■ **INFORMATION PROVIDED**
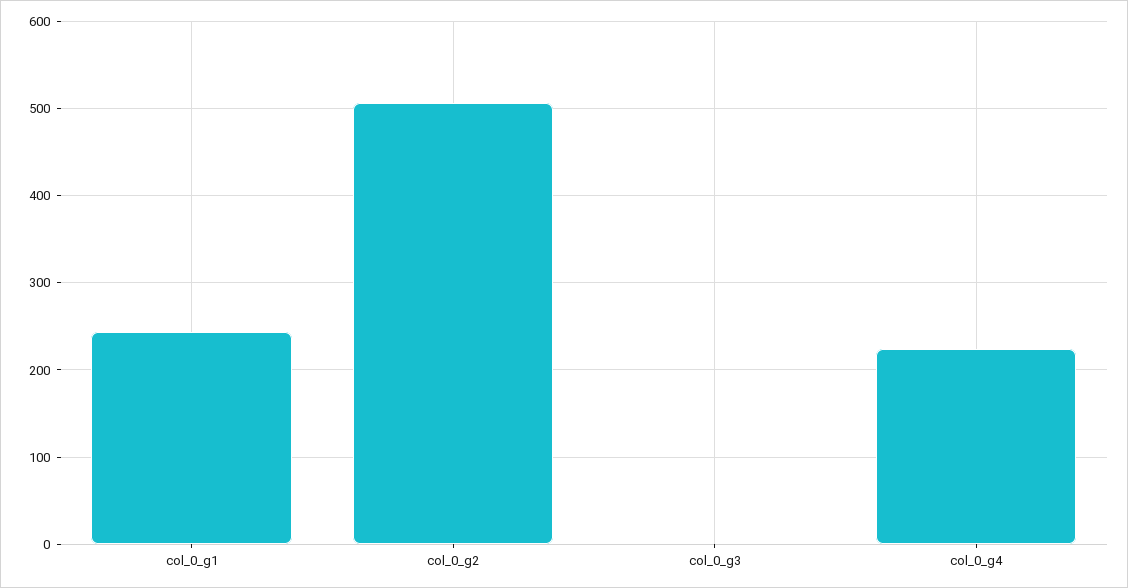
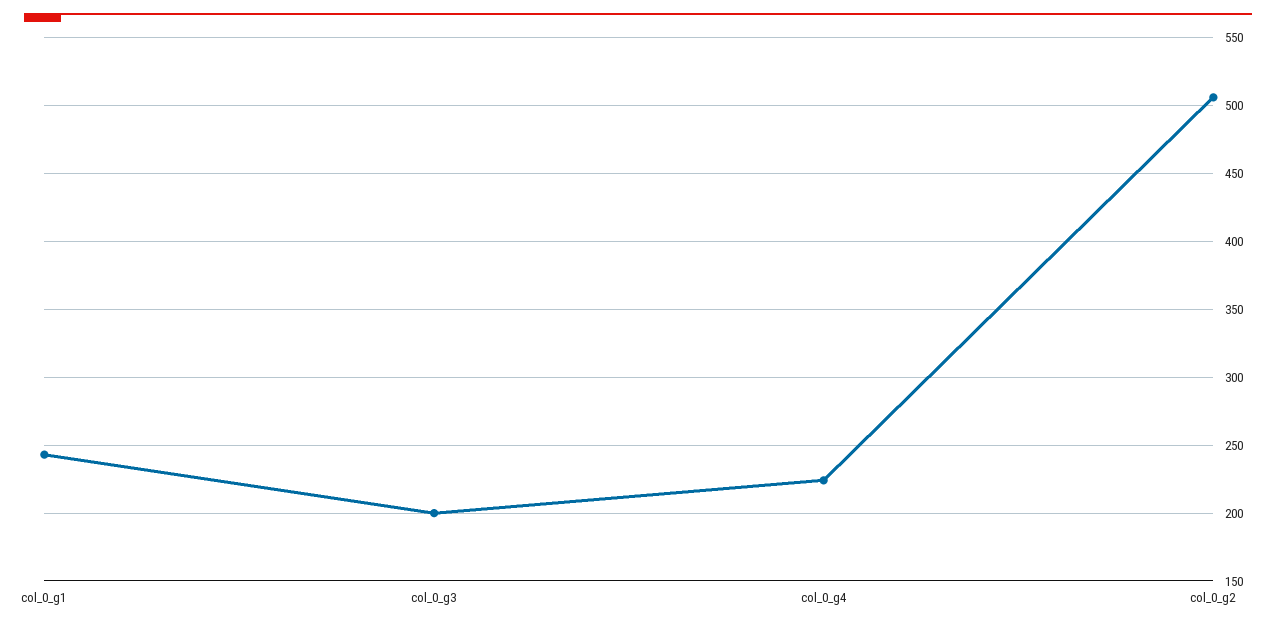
  {
    "col_0_g1": 245,
    "col_0_g2": 505,
-   "col_0_g3": 0,
+   "col_0_g3": 200,
    "col_0_g4": 225
  }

■ **TASK TO CARRY OUT**
From the first line of the material to the last, retype everything exactly except the images.

■ **WORKED SOLUTION**
  {
    "col_0_g1": 245,
    "col_0_g2": 505,
-   "col_0_g3": 0,
+   "col_0_g3": 200,
    "col_0_g4": 225
  }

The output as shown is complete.